Gesteld noch gebleken is dat [geïntimeerde] nadat op 14 december 2000 een vaststellingsovereenkomst met Red Bullet was gesloten over een toen bestaand geschil ooit heeft geklaagd of anderszins te kennen heeft gegeven niet tevreden te zijn over de inspanningen van Nanada c.s.
[geïntimeerde] heeft weliswaar aangevoerd en te bewijzen aangeboden dat hij ten tijde van de eerdere juridische geschillen wel degelijk heeft geklaagd, maar nu deze juridische geschillen dateren van voor 14 december 2000 is daarmee niet aangetoond dat [geïntimeerde] over de periode na die datum heeft geklaagd. Aan het bewijsaanbod van [geïntimeerde] dienaangaande moet om die reden als niet ter zake dienend voorbij worden gegaan.
Het betoog van [geïntimeerde] dat Nanada c.s. niet in haar belangen is geschaad en niet beschermd hoeft te worden door een klachtplicht, moet worden verworpen. Gezien de toelichting van Nanada c.s. is voldoende gebleken dat zij door het uitblijven van klachten in haar bewijspositie en in haar mogelijkheden om met [geïntimeerde sub 1] c.s in overleg te treden, is geschaad. Gelet op de lengte van de periode die is verstreken sinds december 2000, terwijl [geïntimeerde] op dat moment reeds bekend was met de (naar zijn mening) gebrekkige prestatie door Nanada c.s., de aard van de muziekuitgave-overeenkomsten, waarin de verplichtingen van Nanada c.s. niet nauwkeurig zijn omschreven, de omstandigheid dat door Nanada c.s. – in samenwerking met Red Bullet – gedurende de jaren vanaf december 2000 in ieder geval steeds enige activiteiten in relatie tot de muziekwerken, waarvan Nanada c.s. beschikt over de uitgaverechten, heeft verricht, heeft [geïntimeerde] niet binnen bekwame tijd geklaagd in de zin van artikel 6:89 BW. Om die reden komt [geïntimeerde] geen beroep toe op de gestelde gebrekkige prestatie van Nanada c.s..
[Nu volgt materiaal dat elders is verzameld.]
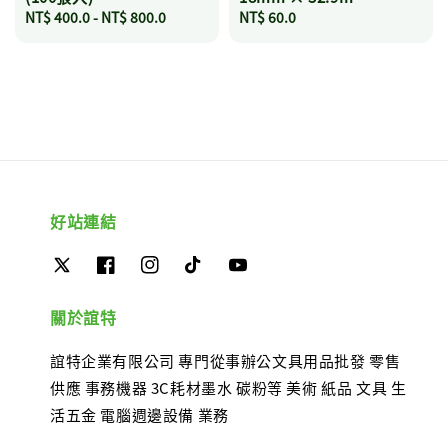
Regular
NT$ 400.0
-
NT$ 800.0
Regular
NT$ 60.0
price
price
好站連結
關於誼特
誼特企業有限公司 專門從事辦公文具用品批發 零售
供應 事務機器 3C耗材墨水 碳粉等 美術 紙品 文具 生
活五金 電腦週邊設備 業務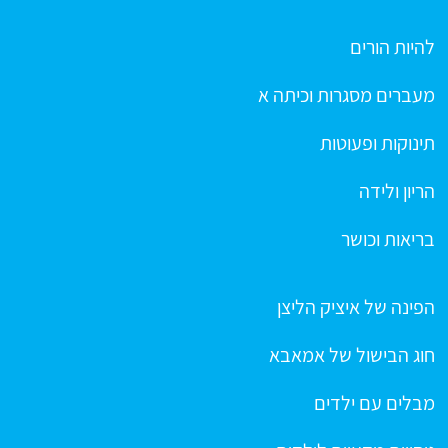
להיות הורים
מעברים מסגרות וכיתה א
תינוקות ופעוטות
הריון ולידה
בריאות וכושר
הפינה של איציק הליצן
חוג הבישול של אמאבא
מבלים עם ילדים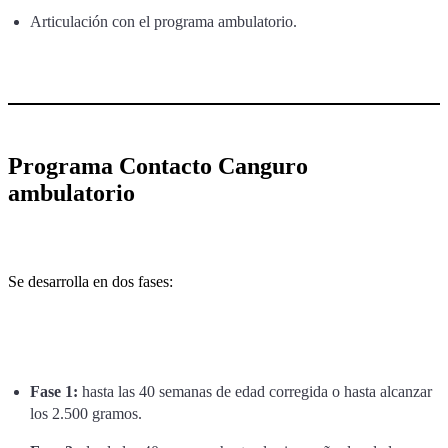
Articulación con el programa ambulatorio.
Programa Contacto Canguro
ambulatorio
Se desarrolla en dos fases:
Fase 1:
hasta las 40 semanas de edad corregida o hasta alcanzar
los 2.500 gramos.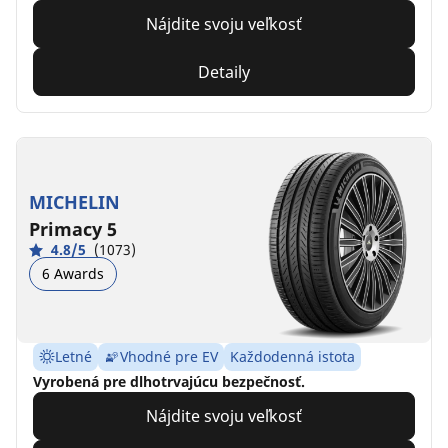
Nájdite svoju veľkosť
Detaily
MICHELIN
Primacy 5
4.8/5
(1073)
6 Awards
Letné
Vhodné pre EV
Každodenná istota
Vyrobená pre dlhotrvajúcu bezpečnosť.
Nájdite svoju veľkosť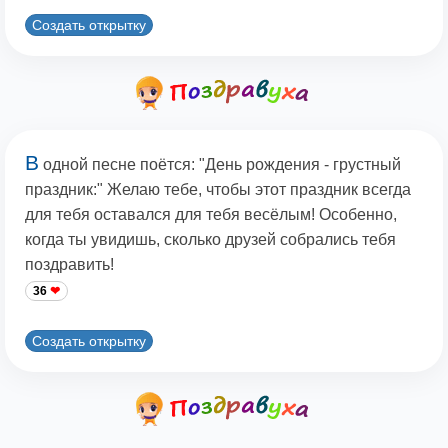
Создать открытку
В
одной песне поётся: "День рождения - грустный
праздник:" Желаю тебе, чтобы этот праздник всегда
для тебя оставался для тебя весёлым! Особенно,
когда ты увидишь, сколько друзей собрались тебя
поздравить!
36
Создать открытку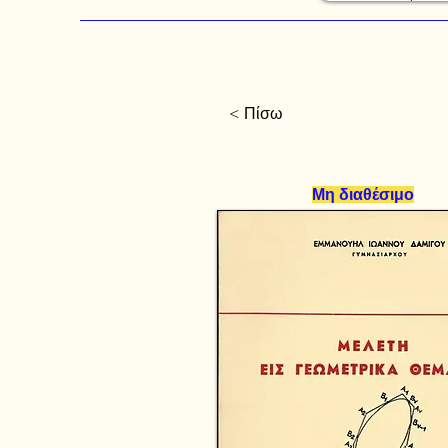
< Πίσω
Μη διαθέσιμο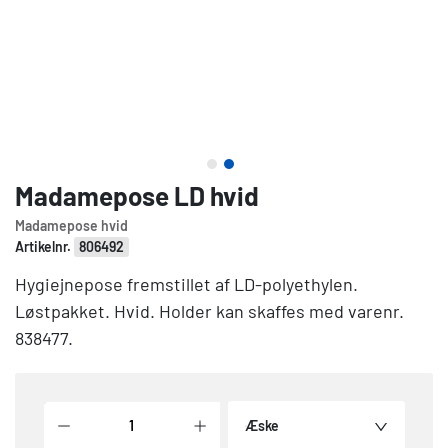
Madamepose LD hvid
Madamepose hvid
Artikelnr.
806492
Hygiejnepose fremstillet af LD-polyethylen.
Løstpakket. Hvid. Holder kan skaffes med varenr.
838477.
Æske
Dit oordeel is gezien de aard, inhoud en duur van de muziekuitgave-overeenkomsten en de wijze waarop partijen in de loop van de jaren (vanaf december 2000) aan die overeenkomsten invulling hebben gegeven gerechtvaardigd.
Dit betekent dat grief III slaagt. Grief IV, V en VI zijn in ieder geval deels terecht voorgesteld.